*** Opening of DOCUMENT SEGMENT ***
No less than twenty-eight separate determinations of the atomic weight of cerium have been carried out. The earlier determinations are rendered unreliable by the almost certain presence of other elements, and Brauner[220] has shown that some of the methods employed in later work give erroneous results.
[220] Trans. Chem. Soc. 1885, 47, 879; also Zeitsch. anorg. Chem. 1903, 34, 207.
A very careful determination was made by Robinson in 1884.[221] Cerium oxalate was heated in a stream of dry hydrogen chloride, mixed with carbon dioxide, and the anhydrous chloride freed from traces of acid in a vacuum over chalk. The weighed chloride was then dissolved in water, and titrated with silver nitrate. He obtained the value 140·26; recalculation from his data with the modern values for silver and chlorine give 140·19. Brauner points out that this result is too low, since no account was taken of the solubility of silver chloride in water. In the following year, Brauner[222] determined the ratio Ce₂(SO₄)₃ : 2CeO₂, and obtained the atomic weight 140·22. Wyrouboff and Verneuil[223] in 1897 disputed Brauner’s work, and as a result of several determinations gave the values 139·21, 139·43, and 139·50; their determinations, however, varied very considerably, and the work has been severely criticised by Brauner. In 1903, the latter author and Batěk[224] obtained the values 140·21 and 140·27 by the sulphate and oxalate methods respectively; whilst in the same year, using the same methods, Brauner[225] obtained from three independent series of determinations the values 140·25, 140·24, and 140·25.
*** Close of DOCUMENT SEGMENT ***
*** Opening of DATASET CONTENT ***
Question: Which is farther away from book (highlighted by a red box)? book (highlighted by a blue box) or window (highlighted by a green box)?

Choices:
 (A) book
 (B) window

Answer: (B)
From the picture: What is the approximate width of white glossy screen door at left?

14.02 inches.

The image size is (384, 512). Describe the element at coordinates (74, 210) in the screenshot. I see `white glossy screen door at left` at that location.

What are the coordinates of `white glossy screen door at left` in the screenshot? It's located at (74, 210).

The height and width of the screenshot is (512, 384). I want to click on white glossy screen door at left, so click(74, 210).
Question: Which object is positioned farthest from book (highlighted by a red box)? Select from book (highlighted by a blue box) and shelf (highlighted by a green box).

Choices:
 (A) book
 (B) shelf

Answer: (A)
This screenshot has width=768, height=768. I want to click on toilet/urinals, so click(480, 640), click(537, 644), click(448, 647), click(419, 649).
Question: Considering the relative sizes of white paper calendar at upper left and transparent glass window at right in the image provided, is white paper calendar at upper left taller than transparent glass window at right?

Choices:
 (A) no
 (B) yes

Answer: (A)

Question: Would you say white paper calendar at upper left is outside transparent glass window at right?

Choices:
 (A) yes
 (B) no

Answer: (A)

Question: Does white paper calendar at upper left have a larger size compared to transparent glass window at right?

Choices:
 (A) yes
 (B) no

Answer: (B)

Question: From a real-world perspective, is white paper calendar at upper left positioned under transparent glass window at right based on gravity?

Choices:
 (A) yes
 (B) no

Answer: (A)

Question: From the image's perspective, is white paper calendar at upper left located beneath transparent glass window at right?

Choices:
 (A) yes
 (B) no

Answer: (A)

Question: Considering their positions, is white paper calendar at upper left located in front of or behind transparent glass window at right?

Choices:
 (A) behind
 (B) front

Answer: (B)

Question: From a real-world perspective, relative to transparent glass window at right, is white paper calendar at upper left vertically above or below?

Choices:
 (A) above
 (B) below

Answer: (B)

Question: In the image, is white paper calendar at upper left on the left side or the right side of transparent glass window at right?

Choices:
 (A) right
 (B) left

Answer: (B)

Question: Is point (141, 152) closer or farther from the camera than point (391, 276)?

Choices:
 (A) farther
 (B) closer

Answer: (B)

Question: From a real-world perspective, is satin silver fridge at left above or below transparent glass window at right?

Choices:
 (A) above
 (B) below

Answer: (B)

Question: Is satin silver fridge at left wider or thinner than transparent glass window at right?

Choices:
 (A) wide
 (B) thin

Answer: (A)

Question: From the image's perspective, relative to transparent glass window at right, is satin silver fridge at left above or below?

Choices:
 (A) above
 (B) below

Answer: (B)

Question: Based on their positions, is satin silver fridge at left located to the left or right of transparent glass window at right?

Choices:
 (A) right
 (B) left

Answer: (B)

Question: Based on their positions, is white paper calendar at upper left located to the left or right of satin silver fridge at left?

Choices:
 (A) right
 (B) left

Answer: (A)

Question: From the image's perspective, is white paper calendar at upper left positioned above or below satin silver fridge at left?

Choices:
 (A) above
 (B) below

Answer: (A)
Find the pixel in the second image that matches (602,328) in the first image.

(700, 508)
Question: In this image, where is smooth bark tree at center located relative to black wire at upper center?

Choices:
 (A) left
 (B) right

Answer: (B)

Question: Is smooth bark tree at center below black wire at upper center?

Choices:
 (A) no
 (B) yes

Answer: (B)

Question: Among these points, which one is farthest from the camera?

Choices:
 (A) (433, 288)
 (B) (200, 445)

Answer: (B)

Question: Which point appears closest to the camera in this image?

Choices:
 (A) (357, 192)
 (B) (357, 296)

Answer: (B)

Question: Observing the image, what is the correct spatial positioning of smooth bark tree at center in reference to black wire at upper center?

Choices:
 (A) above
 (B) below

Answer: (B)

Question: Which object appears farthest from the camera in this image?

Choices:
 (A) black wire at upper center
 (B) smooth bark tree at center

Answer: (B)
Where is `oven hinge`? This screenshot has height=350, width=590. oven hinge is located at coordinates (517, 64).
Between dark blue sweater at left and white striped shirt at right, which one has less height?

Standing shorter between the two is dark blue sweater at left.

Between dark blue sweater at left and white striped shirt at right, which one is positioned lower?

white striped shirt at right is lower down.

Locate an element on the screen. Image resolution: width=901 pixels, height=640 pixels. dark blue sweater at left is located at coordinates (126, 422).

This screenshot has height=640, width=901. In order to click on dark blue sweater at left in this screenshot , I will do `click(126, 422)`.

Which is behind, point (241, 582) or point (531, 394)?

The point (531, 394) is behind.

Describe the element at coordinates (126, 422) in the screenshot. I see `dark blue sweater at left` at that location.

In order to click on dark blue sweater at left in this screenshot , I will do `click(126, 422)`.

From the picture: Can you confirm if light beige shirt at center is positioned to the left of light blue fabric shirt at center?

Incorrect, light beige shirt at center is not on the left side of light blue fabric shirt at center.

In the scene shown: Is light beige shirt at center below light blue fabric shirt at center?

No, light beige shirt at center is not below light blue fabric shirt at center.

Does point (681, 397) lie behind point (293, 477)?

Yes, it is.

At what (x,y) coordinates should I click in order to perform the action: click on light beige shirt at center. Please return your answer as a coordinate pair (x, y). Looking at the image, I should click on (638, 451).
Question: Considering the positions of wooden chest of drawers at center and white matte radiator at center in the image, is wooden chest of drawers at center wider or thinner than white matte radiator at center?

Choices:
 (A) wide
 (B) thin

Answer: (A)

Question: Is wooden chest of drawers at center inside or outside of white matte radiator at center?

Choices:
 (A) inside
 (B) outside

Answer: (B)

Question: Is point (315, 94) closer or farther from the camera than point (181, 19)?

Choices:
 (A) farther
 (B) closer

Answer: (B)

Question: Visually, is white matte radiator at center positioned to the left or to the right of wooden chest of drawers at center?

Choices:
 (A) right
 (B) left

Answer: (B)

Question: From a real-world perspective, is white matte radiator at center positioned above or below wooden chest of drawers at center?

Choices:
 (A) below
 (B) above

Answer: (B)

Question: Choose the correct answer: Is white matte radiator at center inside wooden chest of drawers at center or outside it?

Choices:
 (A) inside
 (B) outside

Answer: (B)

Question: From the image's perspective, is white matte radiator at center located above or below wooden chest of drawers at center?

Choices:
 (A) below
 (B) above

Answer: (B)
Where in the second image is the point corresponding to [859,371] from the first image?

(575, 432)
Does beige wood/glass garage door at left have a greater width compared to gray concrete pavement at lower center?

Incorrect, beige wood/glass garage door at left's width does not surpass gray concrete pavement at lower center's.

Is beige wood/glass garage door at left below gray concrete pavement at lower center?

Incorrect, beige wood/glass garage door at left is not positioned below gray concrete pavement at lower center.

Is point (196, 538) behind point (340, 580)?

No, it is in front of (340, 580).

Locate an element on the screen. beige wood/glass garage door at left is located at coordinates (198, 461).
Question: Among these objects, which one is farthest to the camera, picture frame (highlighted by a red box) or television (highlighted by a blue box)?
*** Close of DATASET CONTENT ***
→ EXERCISE INSTRUCTIONS
A) Copy the portion of the passage on cerium's atomic weight that begins at the words "No less than" and ends after the words "1903, 34, 207.".
B) Answer these questions using the passage on cerium's atomic weight, giving each answer on its own line:
(i) How many separate determinations of the atomic weight of cerium have been carried out?
(ii) With what did Robinson titrate the dissolved chloride?
(iii) In what year did Wyrouboff and Verneuil dispute Brauner's work?

→ WRITTEN RESPONSES
A)
No less than twenty-eight separate determinations of the atomic weight of cerium have been carried out. The earlier determinations are rendered unreliable by the almost certain presence of other elements, and Brauner[220] has shown that some of the methods employed in later work give erroneous results.
[220] Trans. Chem. Soc. 1885, 47, 879; also Zeitsch. anorg. Chem. 1903, 34, 207.

B)
(i) Twenty-eight
(ii) Silver nitrate
(iii) 1897